Attention varies. The first submission reviewed gets thorough attention. The twelfth gets skimmed. The evaluation quality degrades with volume, particularly when submissions are long and technical.

Anchoring bias is universal. The first submission sets the mental benchmark. Subsequent submissions are scored relative to the first rather than against the criteria independently. Strong first submissions inflate scores. Weak first submissions deflate them.

The result: a process that looks objective on paper but produces inconsistent, biased results in practice. And because the process looks objective, the inconsistency is rarely examined.

42%

average score variance between evaluators on the same RFP submission

Source: RIVER, enterprise engagement analysis, 2025

What AI Fixes

AI does not replace evaluator judgement. It provides a consistent baseline that human evaluators can build on.

Criteria Extraction

The AI reads each submission and extracts evidence relevant to each evaluation criterion. For "demonstrates relevant experience," the system identifies specific project references, client names, outcomes described, and years of experience cited. Every submission gets the same thorough extraction regardless of evaluation order or evaluator fatigue.

Consistency Scoring

Each extracted piece of evidence is scored against a defined rubric. The rubric is more specific than the evaluation criteria: not "demonstrates relevant experience" but "provides specific project examples with named clients and quantified outcomes in the relevant sector." This specificity eliminates interpretation variance.

Gap Identification

The AI identifies what each submission does not address. Missing responses to specific requirements, claims without supporting evidence, and criteria that are addressed superficially versus substantively. Gaps are often harder for human evaluators to spot consistently across many submissions.

Comparative Analysis

The AI produces a structured comparison across all submissions for each criterion, making it easy for evaluators to see relative strengths and weaknesses without reading every submission in full.

Loading demo...

What AI Does Not Fix

Strategic fit. Whether a vendor aligns with the organisation's strategic direction, culture, and long-term goals is a judgement call that requires human assessment.

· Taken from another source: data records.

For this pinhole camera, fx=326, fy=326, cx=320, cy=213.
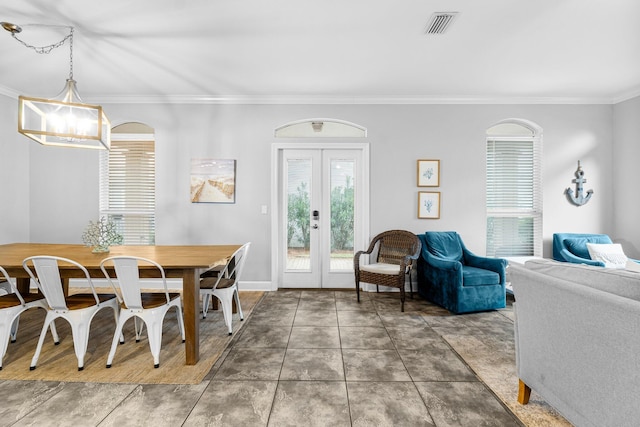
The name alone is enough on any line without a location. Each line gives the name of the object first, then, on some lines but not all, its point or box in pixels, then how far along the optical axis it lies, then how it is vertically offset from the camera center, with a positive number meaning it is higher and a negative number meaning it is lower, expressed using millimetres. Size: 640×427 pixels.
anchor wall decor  4512 +287
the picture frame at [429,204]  4562 +130
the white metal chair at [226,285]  2959 -669
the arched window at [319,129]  4652 +1205
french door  4641 -28
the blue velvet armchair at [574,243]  4198 -388
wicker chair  3800 -596
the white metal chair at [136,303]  2244 -674
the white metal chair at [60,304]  2246 -678
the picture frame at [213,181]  4598 +450
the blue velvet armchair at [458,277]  3570 -729
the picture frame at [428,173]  4566 +565
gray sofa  1273 -576
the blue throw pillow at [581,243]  4215 -384
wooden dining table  2359 -377
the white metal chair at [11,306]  2342 -704
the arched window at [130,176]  4723 +533
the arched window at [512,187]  4711 +383
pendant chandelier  2500 +742
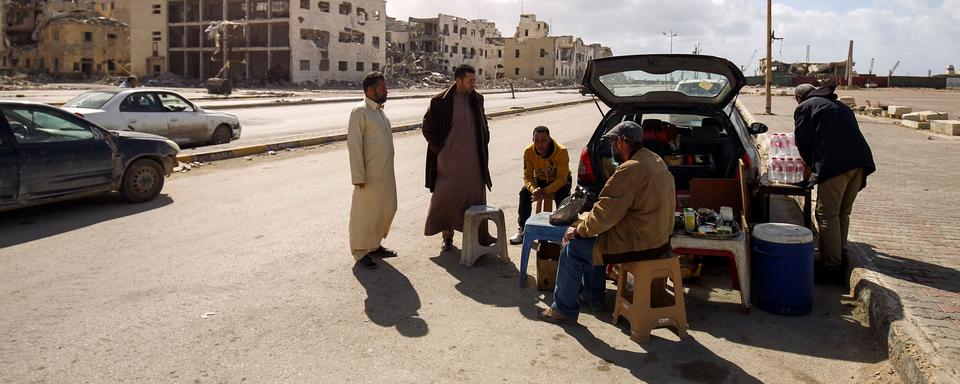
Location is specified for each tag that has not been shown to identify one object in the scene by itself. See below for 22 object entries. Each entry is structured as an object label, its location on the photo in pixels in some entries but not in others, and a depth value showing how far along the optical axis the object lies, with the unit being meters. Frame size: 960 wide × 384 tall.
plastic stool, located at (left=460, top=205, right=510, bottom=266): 6.29
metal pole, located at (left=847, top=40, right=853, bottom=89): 52.56
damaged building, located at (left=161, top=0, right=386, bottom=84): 69.94
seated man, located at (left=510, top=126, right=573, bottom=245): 6.69
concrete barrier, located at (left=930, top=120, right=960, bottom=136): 18.66
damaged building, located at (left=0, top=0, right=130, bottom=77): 73.19
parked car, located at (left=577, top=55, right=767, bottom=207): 6.44
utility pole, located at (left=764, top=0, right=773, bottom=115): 25.73
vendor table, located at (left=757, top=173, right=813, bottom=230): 6.34
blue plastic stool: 5.32
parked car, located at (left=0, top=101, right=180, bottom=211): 7.60
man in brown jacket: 4.31
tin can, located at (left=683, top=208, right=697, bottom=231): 5.17
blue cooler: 5.03
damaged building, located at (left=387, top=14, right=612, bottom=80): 98.50
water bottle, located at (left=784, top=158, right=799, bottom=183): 6.68
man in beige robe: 6.01
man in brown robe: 6.43
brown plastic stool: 4.50
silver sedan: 13.89
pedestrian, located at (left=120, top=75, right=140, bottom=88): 20.78
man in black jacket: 5.76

Relationship factors. Past experience with a vendor, trust, and communication quality are legitimate evaluation factors that AI cannot assess.

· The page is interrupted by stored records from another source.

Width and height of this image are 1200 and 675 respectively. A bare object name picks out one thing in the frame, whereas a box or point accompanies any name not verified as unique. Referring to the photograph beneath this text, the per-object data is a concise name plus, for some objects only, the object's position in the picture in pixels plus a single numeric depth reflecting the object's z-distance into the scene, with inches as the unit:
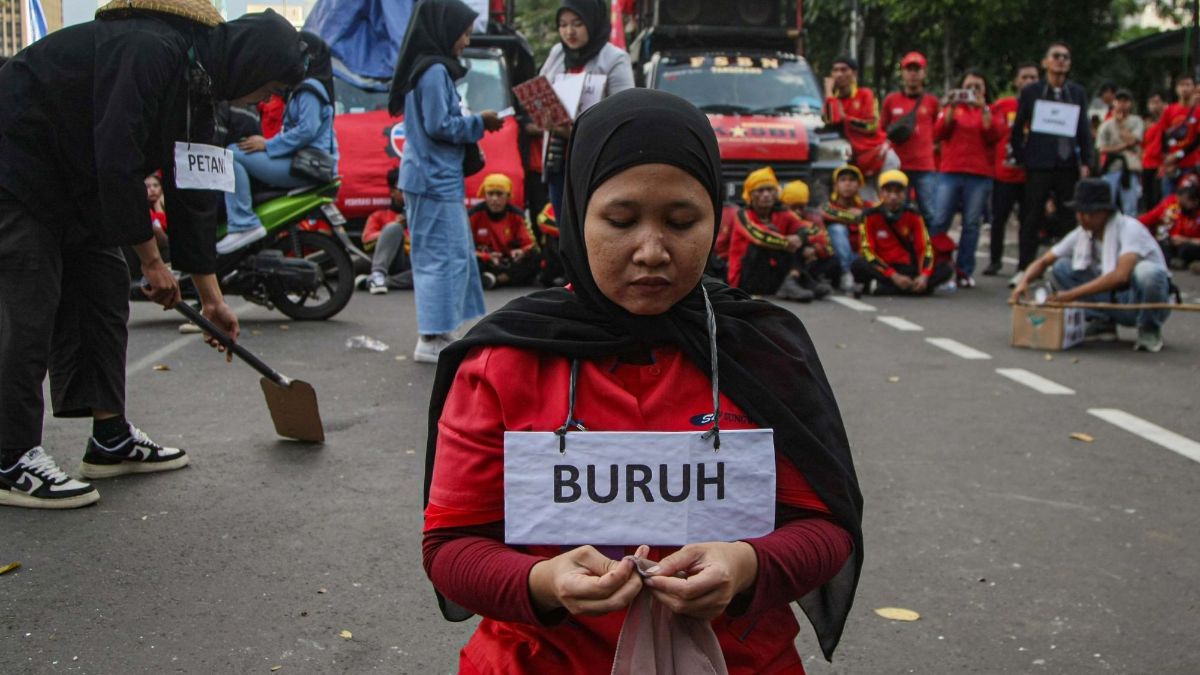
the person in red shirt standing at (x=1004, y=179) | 529.0
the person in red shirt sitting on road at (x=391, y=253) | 458.9
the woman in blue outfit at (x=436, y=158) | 279.7
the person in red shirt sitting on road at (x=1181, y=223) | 577.6
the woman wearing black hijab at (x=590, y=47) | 313.0
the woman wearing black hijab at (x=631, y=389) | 73.9
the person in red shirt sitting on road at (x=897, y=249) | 480.1
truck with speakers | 532.7
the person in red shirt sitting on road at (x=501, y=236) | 482.3
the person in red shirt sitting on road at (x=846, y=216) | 493.4
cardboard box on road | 345.1
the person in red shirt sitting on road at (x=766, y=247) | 464.8
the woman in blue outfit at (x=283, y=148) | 349.4
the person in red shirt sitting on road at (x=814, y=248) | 476.1
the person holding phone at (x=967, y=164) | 512.1
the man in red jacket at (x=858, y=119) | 536.7
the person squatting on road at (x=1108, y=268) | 347.6
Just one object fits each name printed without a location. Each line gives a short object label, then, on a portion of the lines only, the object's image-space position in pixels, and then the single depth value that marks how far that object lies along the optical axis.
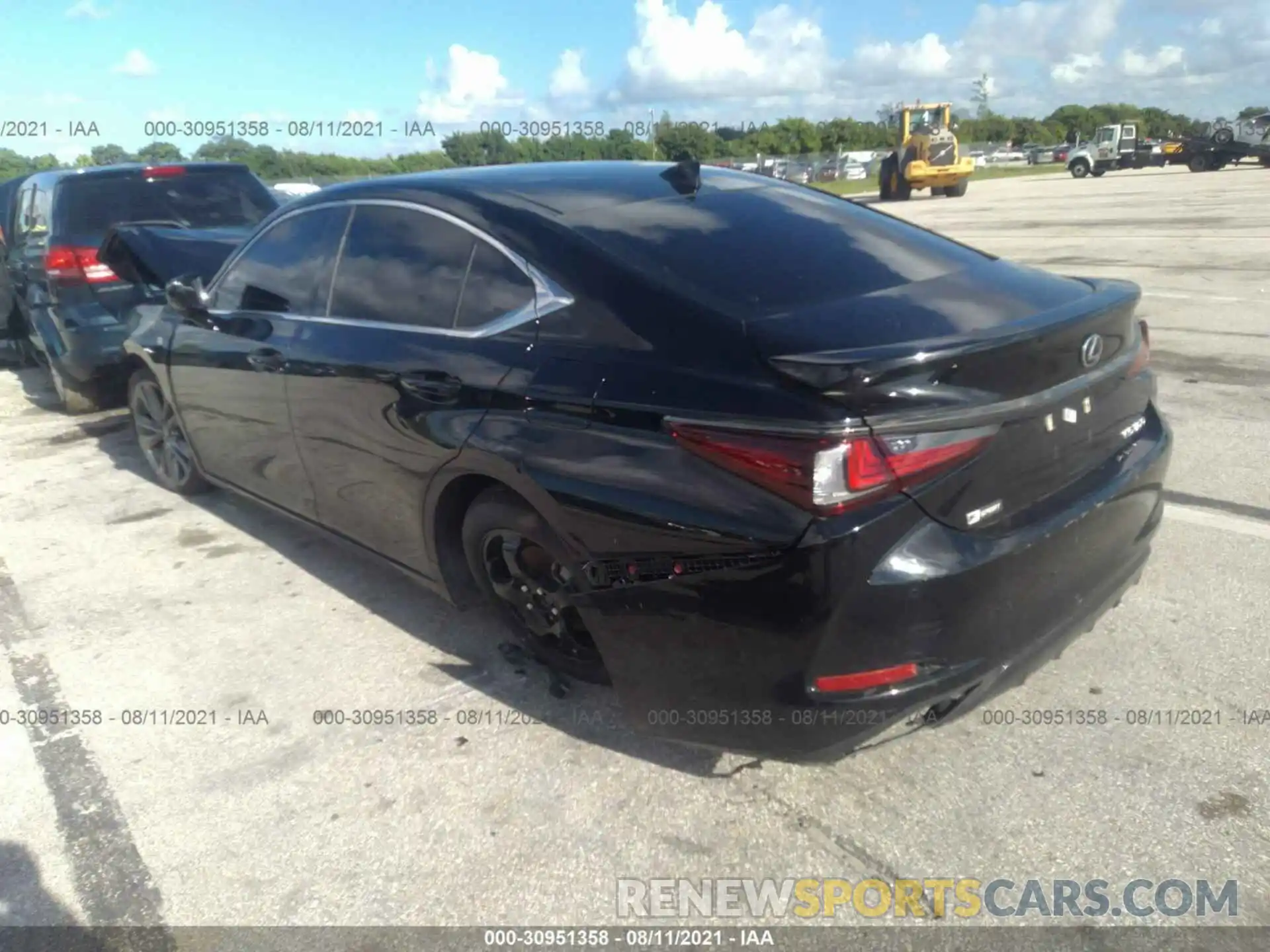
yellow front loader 32.25
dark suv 7.20
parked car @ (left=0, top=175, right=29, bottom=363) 9.34
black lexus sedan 2.36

Innovation and vision. A submission that proposes a novel approach may score lower on standard criteria but represent the most valuable option. Human evaluators catch this. AI scoring does not.

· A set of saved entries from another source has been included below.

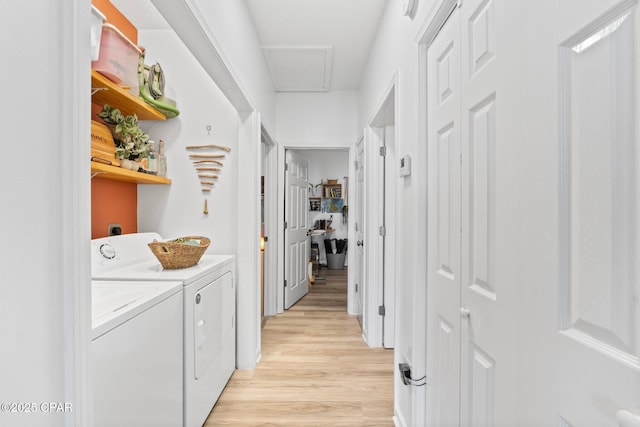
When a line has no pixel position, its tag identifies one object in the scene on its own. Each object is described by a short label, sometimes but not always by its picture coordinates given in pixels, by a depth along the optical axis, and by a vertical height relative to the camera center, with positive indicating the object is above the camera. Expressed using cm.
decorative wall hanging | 254 +39
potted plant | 201 +52
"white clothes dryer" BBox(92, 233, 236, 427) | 163 -53
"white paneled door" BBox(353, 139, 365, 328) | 344 -22
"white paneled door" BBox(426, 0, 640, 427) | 53 +0
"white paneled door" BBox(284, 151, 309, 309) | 387 -19
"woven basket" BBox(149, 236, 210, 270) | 176 -22
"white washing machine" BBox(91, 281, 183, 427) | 101 -51
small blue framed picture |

Political and organisational context. Some procurement decisions carry factors that do not appear in the evaluation criteria. AI does not understand these. Human evaluators do.

The Recommended Model

We recommend AI-assisted RFP scoring as a two-phase process:

Phase 1: AI baseline. The AI scores all submissions against the criteria, producing a structured report with evidence extraction, consistency scores, gap analysis, and comparative tables. This takes hours instead of days.

Phase 2: Human evaluation. Evaluators review the AI baseline, adjust scores based on their expertise and judgement, and add qualitative assessment that the AI cannot provide. The AI baseline ensures every evaluator starts from the same evidence base.

The result is faster evaluation (typically 50-60% time reduction), more consistent scoring, and better-informed human judgement. The process remains human-led. The AI handles the volume and consistency. The humans handle the judgement.

Implementation

For organisations processing more than 10 RFPs per year:

Criteria standardisation (1-2 weeks). Define evaluation criteria with specific, measurable rubrics. This is the most important step.
System configuration (2-3 weeks). Configure the AI scoring system for your criteria, rubrics, and submission formats.
Pilot evaluation (1-2 weeks). Run the AI alongside human evaluation on a current RFP. Compare results. Calibrate.
Production use (ongoing). Integrate AI baseline scoring into your standard procurement process.

Total implementation: 4-7 weeks. ROI is immediate on the first evaluation cycle.

The RFP scoring problem is a consistency problem. AI is very good at consistency. Let it handle what it is good at, and let humans handle what they are good at.